The strength of the economic recovery in the United States in 2021, which depends in large part on the effectiveness of vaccination efforts, will go a long way in determining how many cash-strapped borrowers will start repaying their loans again.
“I don’t think we’ve seen the full impact in terms of defaults, credit losses,” said Daniel Chu, CEO of Tricolor Holdings, a subprime auto lender that focuses on Hispanic consumers.
Borrowers with low credit scores cause more consternation among lenders than those with more intact payment histories. Blue-collar workers are disproportionately at risk of losing their jobs during the pandemic.

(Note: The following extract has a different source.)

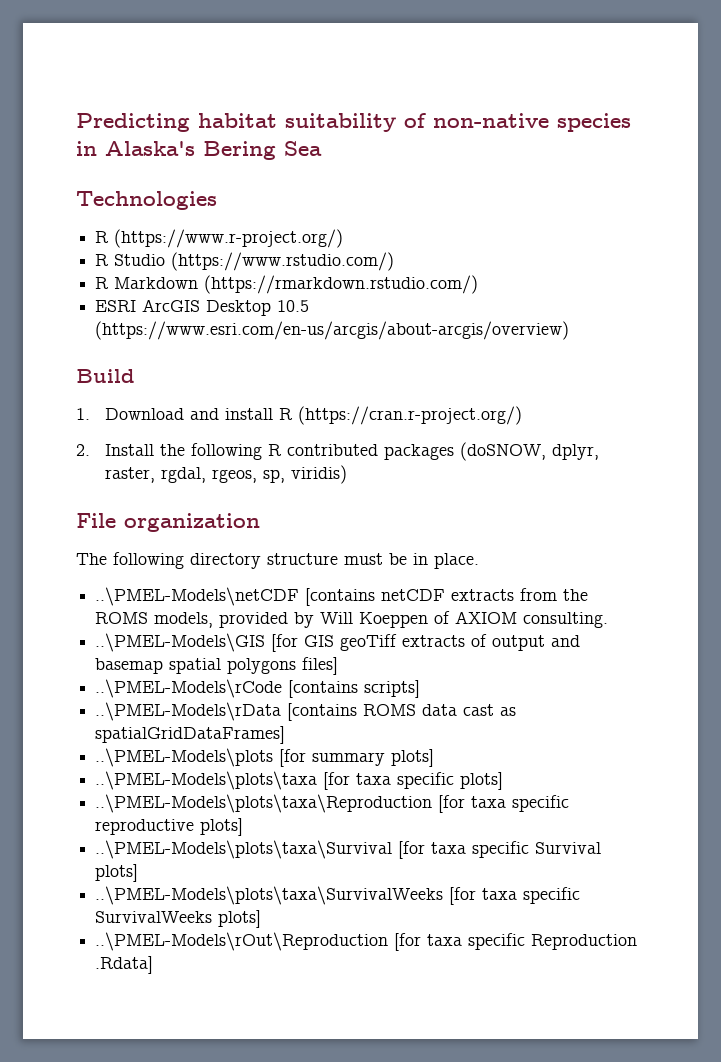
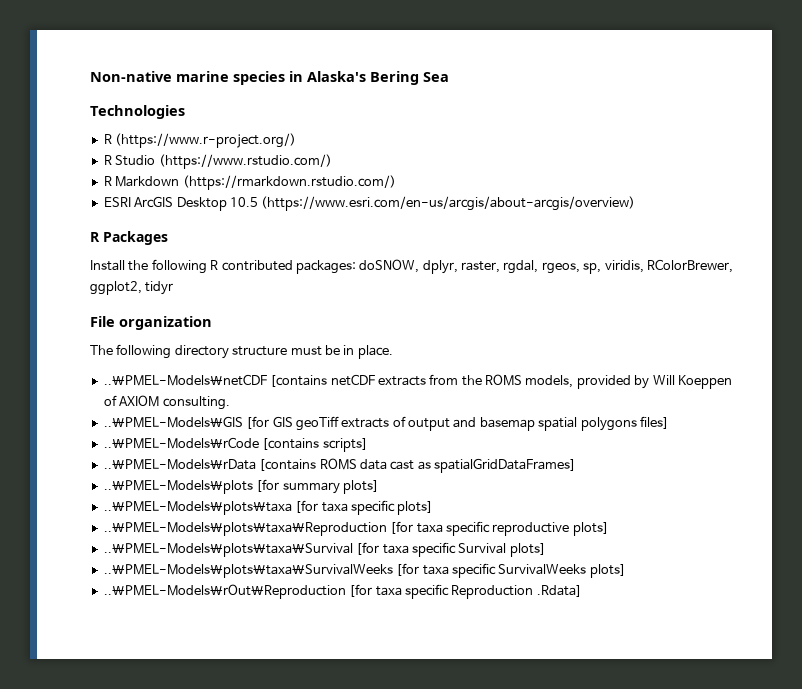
[76,113,549,132] Predicting habitat suitability of non-native -> [90,71,229,82] Non-native marine
[76,369,135,383] [76,406,522,425] [76,444,90,456] Build // 1. Download and install R (https://cran.r-project.org/) // 2. -> [90,231,168,245] R Packages //
[383,442,546,461] packages (doSNOW, -> [295,259,420,274] packages: doSNOW,
[290,465,347,484] viridis) -> [604,259,733,273] [90,281,174,295] viridis, RColorBrewer, ggplot2, tidyr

While loans to borrowers with a credit score below 700 made up only about 25% of active loans from blue chip auto securitization pools at the end of last year, they accounted for 53% of loans from these banks. same pools that had been granted extensions during the pandemic, according to S&P data.
“We expect nonprime performance to show a bit more deterioration than premium performance,” said David Laterza, senior vice president of DBRS Morningstar.
The high margins on loans over the past year may cause some lenders to relax their underwriting standards. In a recent Federal Reserve Board survey, 18% of responding banks said they plan to relax their auto lending standards somewhat in 2021, and none said they plan to tighten those standards. .
At the big banks, 43% of respondents said they plan to relax their auto credit standards somewhat, and none expect to tighten them.
Competitive pressures in auto loans have intensified, particularly in the subprime segment, Capital One Financial President and CEO Richard Fairbank said at an industry conference last week. “So that could have an impact on the magnitude of the growth opportunity,” he added.